Psycho by the Sea: A Constable Twitten Mystery, by Lynne Truss, 303 pages, Raven Books hardcover 2021
Enjoy this fast-paced murder mystery that will find you laughing at the madcap goings-on in seaside Brighton, England. The action takes place in September 1957.
Petty hoodlums, hardened killers and corrupt policemen stumble through a series of ghastly crimes during the rainswept off-season in the British seaside resort. Plans are in the works for a December holiday heist at the local emporium.
Psycho by the Sea is the fourth in a series featuring young Constable Twitten. He has joined the more jaded Inspector Steine and Sergeant Brunswick on the Brighton Police Force. Twitten dreams of a promotion to London.
Author Lynne Truss brings readers up to date on past episodes in a short prologue so you can enjoy this most recent book in the series.
Truss, who is in her 60s, was a finalist for the 2021 British Comedy Women in Print prize. The first Constable Twitter novel was awarded the Last Laugh Award for the best humorous crime novel published in the UK.
Captain Grey’s Gambit: A Novel, by J. H. Gelernter, 256 pages, W. W. Norton & Company paperback, 2023
Follow the exploits of an early 19th-century undercover spy in His Majesty’s Service during the Napoleonic Wars. The courageous Captain Thomas Grey is multifaceted: swordsman, sailor, chess master, pugilist, stargazer and undercover operative. Captain Grey’s Gambit is the second and final book of a series about the fictional hero.
The action takes place in the bloody aftermath of the French Revolution.

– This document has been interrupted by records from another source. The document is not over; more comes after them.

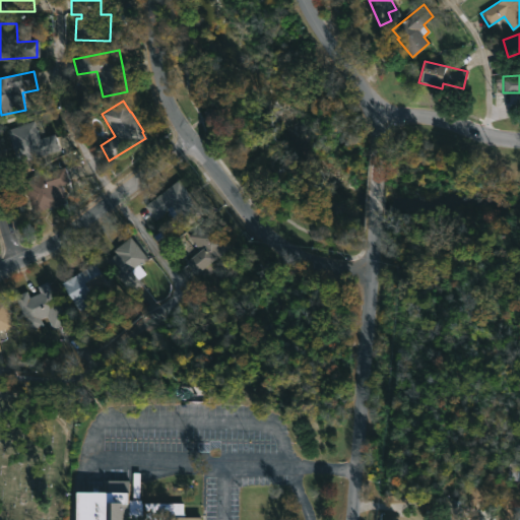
[(34,123),(38,139),(53,134),(57,148),(15,161),(5,130),(33,122),(34,123)]
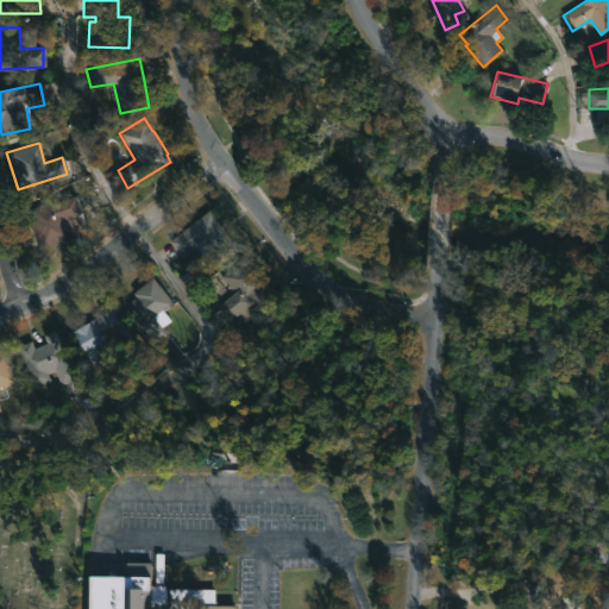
[(77,237),(41,249),(38,242),(36,242),(27,209),(74,193),(80,211),(70,215),(77,237)]
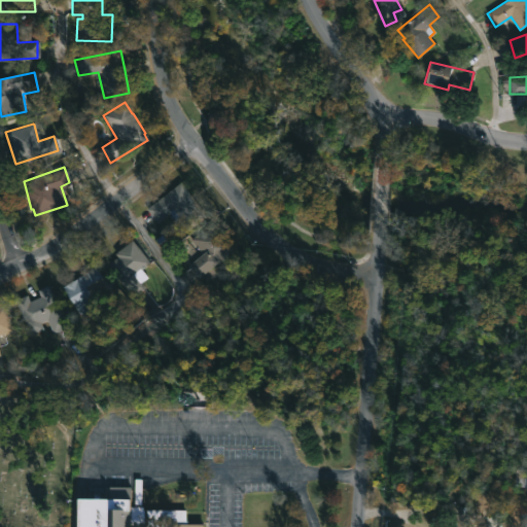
[(191,199),(204,214),(183,230),(168,210),(153,221),(144,209),(179,181),(191,199)]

Learn about the political and diplomatic history of early 19th-century Europe, when the British had a compelling stake in the ultimate outcome of events on the Continent.
Explore the interlocking alliances, the nation-states that are no more, and the strategic importance of naval power in the pre-industrial age. Take a tour of the principalities that were later absorbed into the German Confederation.
Chess aficionados will enjoy games that Gelernter describes move by move. Those who don’t follow chess can skip those very concise paragraphs.
In an endnote, Gelernter points out those parts of his novel that are historically accurate, and where he has taken literary license.